You knew this was coming, right?
For years and years and years and years and years and years now I've begged and pleaded for two things — a Files.app repository for the iPhone and iPad, and a DocumentPicker API for developers to make iOS file management easier. Last year, with iOS 8, Apple provided the DocumentPicker as part of iCloud Drive. This year, with iOS 9, I hope they finally provide Files.app as well.
To be absolutely crystal clear — neither then, nor now, am I asking for a user-accessibile files system on iOS. Traditional file systems are overly complicated and Apple has rightly hidden them away on the iPhone and iPad so normal human beings don't have to deal with them.
What I am asking for is a repository, just like Photos.app for the ImagePicker. Something that collects files all in one place so they're easy to find. Just like Passbook for passes and Health for medical and fitness data.
It's something that Apple already makes and something we already know how to use.
Last year I called the lack of Files.app and DocumentPicker "one of the biggest, most frustrating holes remaining on Apple's mobile operating system, and all the more so because it seems like a model for fixing it has been in successful use for years already."
A lot of that had to do with "app jails", or files locked within specific apps, inaccessible any other way. DocumentPicker solved that, making files available to any app that called up the iCloud Drive interface.
The problem that remains is that we still need to remember what app can access our files, or we need to find an App Store app that can access a wide range of files. And that's kludgy.
What we have now is analogous to Photos.app and ImagePicker, sans Photos.app. Instead of being able to open a single app and browser all our pictures, we have to go find an App Store app that'll let us browse them.
It's fine if your brain only ever works in an app-centric way: "I wrote my article in TextApp, I am going to go to TextApp and open my article".

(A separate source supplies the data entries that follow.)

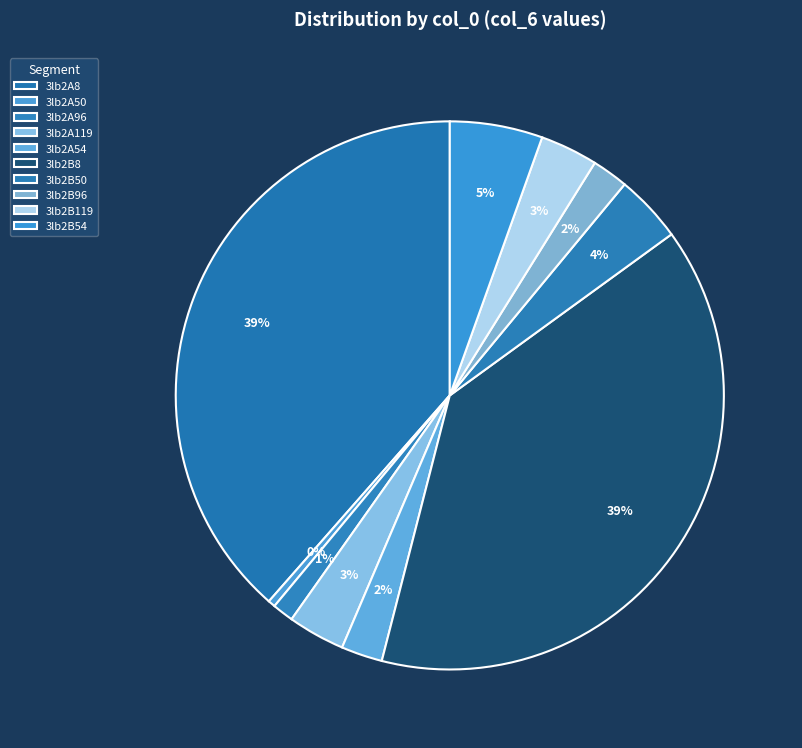

Count the number of slices in the pie.

10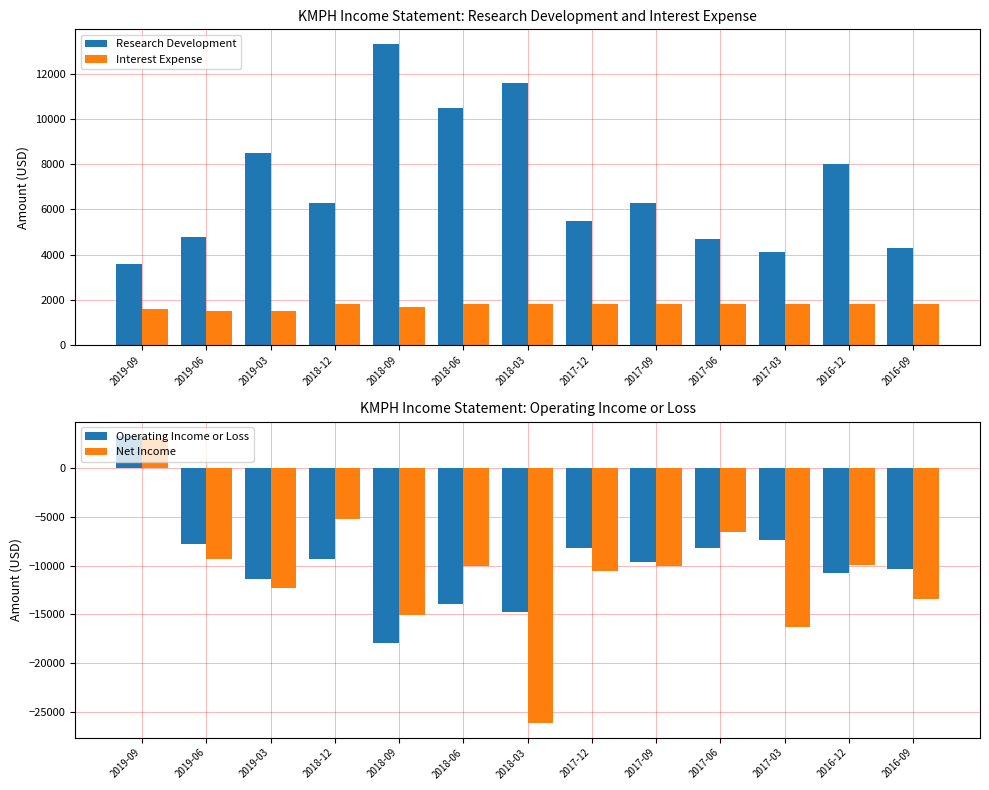

The Operating Income or Loss series shows -14261 at 2018-12. True or false?

False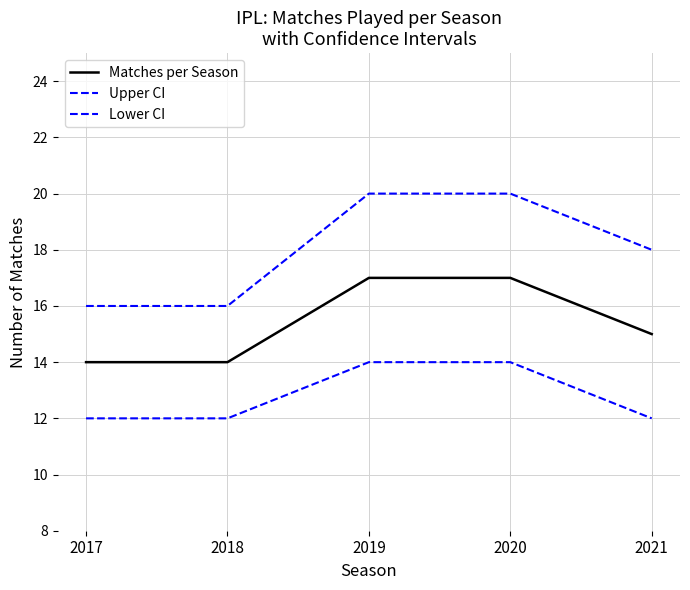

Which label corresponds to the largest value in the chart?

2019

It's less fine if your brain works in a file-centric way: "I wrote my article, I'm going to go to my article and open it in whatever app will let me open it... Hey, TextApp!"
Both are valid mental models, but supporting only one of them makes iOS less accessible to people who naturally gravitate towards the other.

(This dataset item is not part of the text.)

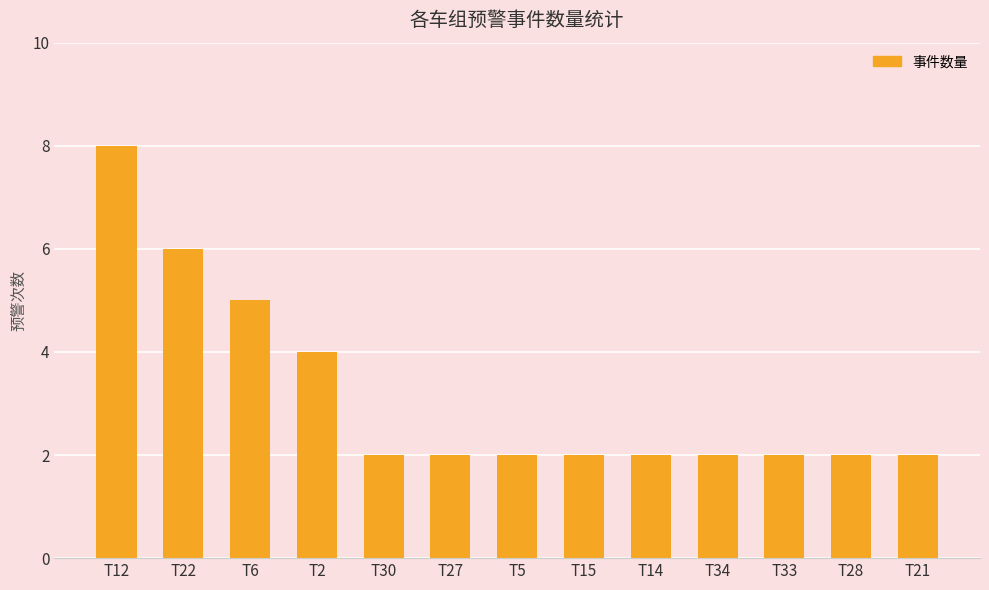

At which label is the value closest to 5?

T6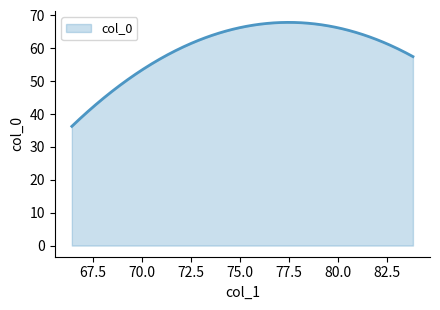

What is the maximum value shown in the chart?

67.9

In a world with Files.app, I could go to TextApp, open DocumentPicker, and choose my article. I could also go to Files.app, search for my article, and then use "Open in..." to pick TextApp or any other text editing app.
Or, you know, just search in an updated Spotlight that can see into DocumentPicker as well...

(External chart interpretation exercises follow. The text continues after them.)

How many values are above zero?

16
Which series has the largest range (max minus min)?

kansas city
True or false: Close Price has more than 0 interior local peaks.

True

It's not a filesystem any more than Photos.app is a filesystem. It's a repository, a view, a way to sanely and safely present all documents in iCloud Drive in a way that empowers people.
Apple, rightly, prides itself on privacy and security. Every app on iOS exists in a sandbox and every file exists in the sandbox of the app that created it. In order for iCloud Drive and DocumentPicker, with the permission of express user action, moves data between those sandboxes.
Files.app would be an Apple app, however, which could ensure a high level of privacy and security for files. A "Do you want to grant NewApp permission to access your files?" could further ensure both and make any openings in the sandbox was still the result of express user action.
When you factor in Extensibility, which lets apps surface remote views to the system and to other apps, it makes the idea of a Files.app even more compelling.
If you want to share a file, you no longer have to remember anything about the app that created it or the type of app that can open it. All you have to do is go to Files.app and tap the Share button, and then send it using any app or service that offers an extension.
All you have to know is that you want to get file A to destination B, and then you're only ever one Files.app launch and couple of taps away.
When less is more
In an attempt to avoid the complexities of a file system, iOS has spent years lost in complexities of not having a file system. Yet, at the same time, iOS has developed easy-to-understand, easy-to-use repositories for virtually everything but files.
It remains, almost 9 years later, one of the single most glaring omissions in iOS.
Files and documents are incredibly important to a great many people, personally and professionally, who use iPhones and iPads, and they need and deserve a saner, simpler way to get to their files.
We've gotten our redesign. We've gotten our functionality increase. The iPhone and the iPad are light and powerful beyond our dreams. They are becoming our primary computer platforms. They are the glass through which we are viewing the connected world.
iOS 8 got us part of the way there. It gave us DocumentPicker and iCloud Drive. It made it so that our iPhones and our iPads are no longer terrible at something as important as file handling.
Now we just need iOS 9 to get us the rest of the way home. We just need iCloud Drive surfaced in a consistent place so we can get to it, and our documents, whenever we want or need to.
I don't know if Files.app best solves this problem. Maybe Apple has an even better solution waiting in the wings. Either way, it's a problem that's now halfway solved, and one that really needs to be taken all the way.
This feature request has been submitted as a feature request to Apple as rdar://19933856.